Pakistan : L'eau alimente les industries, mais la pénurie et la pollution posent des problèmes
Les données disponibles les plus récentes des Nations unies montrent que le Pakistan a extrait 162 % de ses ressources totales renouvelables en eau douce en 2021, tandis que seulement 38 % des eaux usées domestiques ont été traitées de manière efficace.
Or, l'économie de l'Asie du Sud dépend fortement d'industries à forte consommation d'eau, comme le textile et le cuir, tandis que le coton, l'un des principaux produits d'exportation du Pakistan, nécessite beaucoup d'eau pour la culture et la production de tissus.
Selon une étude d’ONU commerce et développement, ces industries génèrent plus de 17 milliards de dollars par an de recettes d'exportation pour le pays et représentent 60 % de ses exportations de marchandises.
Elles emploient 40 % de la main-d'œuvre industrielle pakistanaise, les tanneries constituant un maillon essentiel des chaînes d'approvisionnement mondiales en cuir.
Une aide concrète apportée par le programme SMEP
Le Sustainable Manufacturing and Environmental Pollution Programme (SMEP), qui vise en partie à réinventer l'économie circulaire du textile, aide le Pakistan à piloter la technologie de distorsion moléculaire - un processus qui peut potentiellement éliminer jusqu'à 98 % des polluants, réutiliser 90 % de l'eau et permettre l'efficacité énergétique grâce à un chauffage intégré à l'énergie solaire.
Elle développe une plateforme numérique qui utilise les données pour révolutionner la gestion et le recyclage des déchets textiles afin de réduire la dépendance et la consommation de matériaux vierges.
Le programme aide également les tanneries - où les peaux d'animaux sont traitées - à adopter une production plus propre et des alternatives circulaires efficaces pour réduire la charge polluante dans les eaux usées.
Parallèlement, un système de traçabilité électronique est testé au Pakistan et au Bangladesh afin d'améliorer la transparence tout au long de la chaîne d'approvisionnement du cuir et de garantir le respect des normes mondiales visant à atténuer la pollution de l'eau par l'industrie.
« Le programme SMEP intègre une production plus propre et des processus économes en eau pour répondre à l'évolution des normes commerciales et environnementales, en visant un accès compétitif au marché et en veillant à ce que la croissance tirée par le commerce s'aligne sur les priorités mondiales en matière de durabilité dans les régions où la sécurité de l'eau est menacée », explique Henrique Pacini, économiste à l'ONU commerce et développement, qui dirige le programme SMEP.

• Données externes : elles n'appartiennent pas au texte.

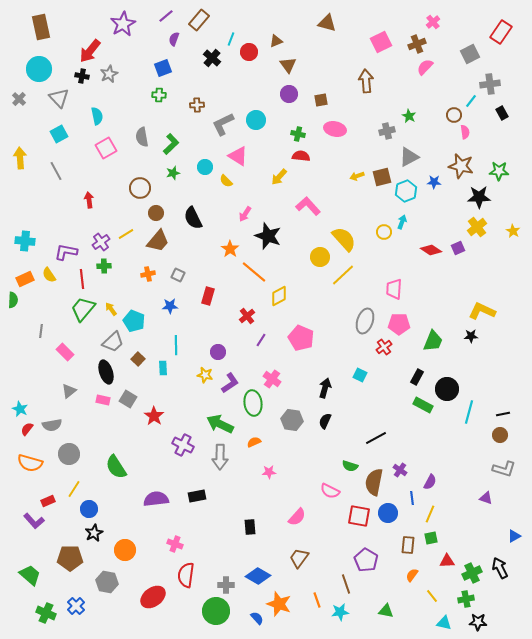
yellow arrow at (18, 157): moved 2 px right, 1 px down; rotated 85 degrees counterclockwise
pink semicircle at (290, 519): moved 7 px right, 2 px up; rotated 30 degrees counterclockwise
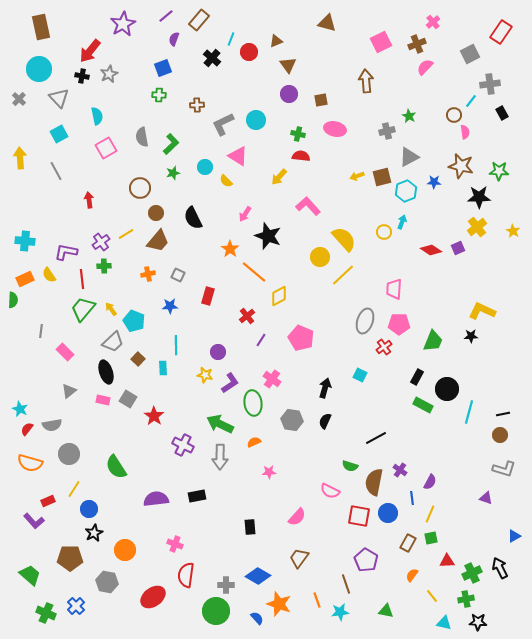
brown rectangle at (408, 545): moved 2 px up; rotated 24 degrees clockwise
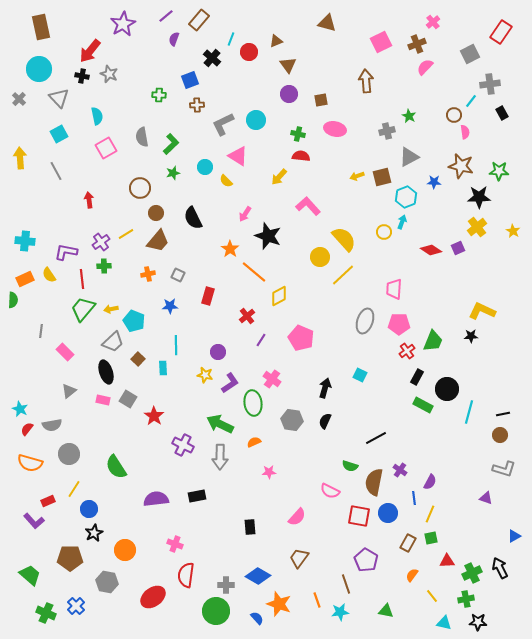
blue square at (163, 68): moved 27 px right, 12 px down
gray star at (109, 74): rotated 24 degrees counterclockwise
cyan hexagon at (406, 191): moved 6 px down
yellow arrow at (111, 309): rotated 64 degrees counterclockwise
red cross at (384, 347): moved 23 px right, 4 px down
blue line at (412, 498): moved 2 px right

Il est temps de redéfinir la durabilité dans un monde où l'eau est rare
L'expérience du Pakistan reflète des défis plus larges dans les secteurs économiques à forte consommation d'eau en Afrique subsaharienne et en Asie du Sud, où le stress hydrique est élevé et où des solutions durables sont demandées.
Si le renforcement des normes de durabilité peut créer des opportunités de marché, les coûts de mise en conformité, les lacunes en matière de surveillance et les obstacles financiers pourraient limiter l'adoption généralisée d'une production plus propre, en particulier pour les producteurs des pays en développement.

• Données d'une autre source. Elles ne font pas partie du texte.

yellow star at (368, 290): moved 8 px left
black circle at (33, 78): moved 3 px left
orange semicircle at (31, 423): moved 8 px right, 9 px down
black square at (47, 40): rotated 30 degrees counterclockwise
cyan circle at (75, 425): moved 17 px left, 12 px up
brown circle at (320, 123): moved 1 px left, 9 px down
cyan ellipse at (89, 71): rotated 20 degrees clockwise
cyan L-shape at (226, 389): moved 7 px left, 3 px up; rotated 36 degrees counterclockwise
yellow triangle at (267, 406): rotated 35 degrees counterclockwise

À cet égard, le renforcement de politiques ciblées, des incitants fiscaux et des projets pilotes sont essentiels pour garantir une croissance durable tirée par le commerce.
Par exemple, des outils politiques tels que la responsabilité élargie des producteurs (REP) pourraient transférer la gestion des déchets aux producteurs, tandis que des incitations fiscales et des projets pilotes cofinancés pourraient contribuer à réduire les obstacles financiers à la production durable.
Des normes volontaires de durabilité ou des programmes menés par l'industrie, tels que l'autocontrôle et l'établissement de rapports ou la norme sur les systèmes de gestion de l'environnement (ISO 14001), peuvent également guider l'action.
La manière dont les marchés mondiaux soutiendront ces efforts restera cruciale pour accélérer les progrès vers la réalisation des objectifs de développement durable.
La voie à suivre est déterminante pour l'avenir de la durabilité dans un monde où chaque goutte d'eau compte.